- _SOURCE INFORMATION_:
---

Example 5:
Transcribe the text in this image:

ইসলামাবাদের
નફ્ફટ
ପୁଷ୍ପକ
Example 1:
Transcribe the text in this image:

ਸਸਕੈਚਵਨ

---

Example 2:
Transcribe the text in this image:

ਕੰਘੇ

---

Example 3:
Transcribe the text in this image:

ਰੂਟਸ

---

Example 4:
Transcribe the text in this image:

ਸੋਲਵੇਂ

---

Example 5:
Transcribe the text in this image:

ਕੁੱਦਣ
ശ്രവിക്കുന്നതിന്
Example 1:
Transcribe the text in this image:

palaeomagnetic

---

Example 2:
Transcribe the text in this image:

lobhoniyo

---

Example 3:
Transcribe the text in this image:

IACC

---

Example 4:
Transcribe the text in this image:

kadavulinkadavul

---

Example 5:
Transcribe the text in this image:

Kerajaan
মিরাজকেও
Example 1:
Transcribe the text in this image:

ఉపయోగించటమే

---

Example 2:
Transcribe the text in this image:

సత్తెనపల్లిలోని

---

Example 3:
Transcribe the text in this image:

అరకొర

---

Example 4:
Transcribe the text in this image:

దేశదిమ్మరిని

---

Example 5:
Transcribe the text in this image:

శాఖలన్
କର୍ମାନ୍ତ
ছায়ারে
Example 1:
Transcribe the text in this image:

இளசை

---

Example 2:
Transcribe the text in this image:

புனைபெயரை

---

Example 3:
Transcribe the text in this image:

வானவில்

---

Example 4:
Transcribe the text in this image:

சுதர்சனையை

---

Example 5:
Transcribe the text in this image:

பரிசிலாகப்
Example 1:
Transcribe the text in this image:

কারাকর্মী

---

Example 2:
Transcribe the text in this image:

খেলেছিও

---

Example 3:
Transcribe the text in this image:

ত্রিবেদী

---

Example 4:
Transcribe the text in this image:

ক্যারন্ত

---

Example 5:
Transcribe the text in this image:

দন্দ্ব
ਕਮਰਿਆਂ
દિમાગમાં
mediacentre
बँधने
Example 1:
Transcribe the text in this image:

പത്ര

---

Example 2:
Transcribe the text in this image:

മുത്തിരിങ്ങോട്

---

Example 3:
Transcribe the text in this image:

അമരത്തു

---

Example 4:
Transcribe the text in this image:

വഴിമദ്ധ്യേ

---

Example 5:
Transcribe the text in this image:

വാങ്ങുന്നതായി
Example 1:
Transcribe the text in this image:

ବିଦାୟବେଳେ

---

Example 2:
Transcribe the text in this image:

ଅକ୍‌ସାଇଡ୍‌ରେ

- _WORK TO BE COMPLETED_: Write out every line of the material exactly as it appears.

- _EXPECTED ANSWER_:
---

Example 5:
Transcribe the text in this image:

ইসলামাবাদের
નફ્ફટ
ପୁଷ୍ପକ
Example 1:
Transcribe the text in this image:

ਸਸਕੈਚਵਨ

---

Example 2:
Transcribe the text in this image:

ਕੰਘੇ

---

Example 3:
Transcribe the text in this image:

ਰੂਟਸ

---

Example 4:
Transcribe the text in this image:

ਸੋਲਵੇਂ

---

Example 5:
Transcribe the text in this image:

ਕੁੱਦਣ
ശ്രവിക്കുന്നതിന്
Example 1:
Transcribe the text in this image:

palaeomagnetic

---

Example 2:
Transcribe the text in this image:

lobhoniyo

---

Example 3:
Transcribe the text in this image:

IACC

---

Example 4:
Transcribe the text in this image:

kadavulinkadavul

---

Example 5:
Transcribe the text in this image:

Kerajaan
মিরাজকেও
Example 1:
Transcribe the text in this image:

ఉపయోగించటమే

---

Example 2:
Transcribe the text in this image:

సత్తెనపల్లిలోని

---

Example 3:
Transcribe the text in this image:

అరకొర

---

Example 4:
Transcribe the text in this image:

దేశదిమ్మరిని

---

Example 5:
Transcribe the text in this image:

శాఖలన్
କର୍ମାନ୍ତ
ছায়ারে
Example 1:
Transcribe the text in this image:

இளசை

---

Example 2:
Transcribe the text in this image:

புனைபெயரை

---

Example 3:
Transcribe the text in this image:

வானவில்

---

Example 4:
Transcribe the text in this image:

சுதர்சனையை

---

Example 5:
Transcribe the text in this image:

பரிசிலாகப்
Example 1:
Transcribe the text in this image:

কারাকর্মী

---

Example 2:
Transcribe the text in this image:

খেলেছিও

---

Example 3:
Transcribe the text in this image:

ত্রিবেদী

---

Example 4:
Transcribe the text in this image:

ক্যারন্ত

---

Example 5:
Transcribe the text in this image:

দন্দ্ব
ਕਮਰਿਆਂ
દિમાગમાં
mediacentre
बँधने
Example 1:
Transcribe the text in this image:

പത്ര

---

Example 2:
Transcribe the text in this image:

മുത്തിരിങ്ങോട്

---

Example 3:
Transcribe the text in this image:

അമരത്തു

---

Example 4:
Transcribe the text in this image:

വഴിമദ്ധ്യേ

---

Example 5:
Transcribe the text in this image:

വാങ്ങുന്നതായി
Example 1:
Transcribe the text in this image:

ବିଦାୟବେଳେ

---

Example 2:
Transcribe the text in this image:

ଅକ୍‌ସାଇଡ୍‌ରେ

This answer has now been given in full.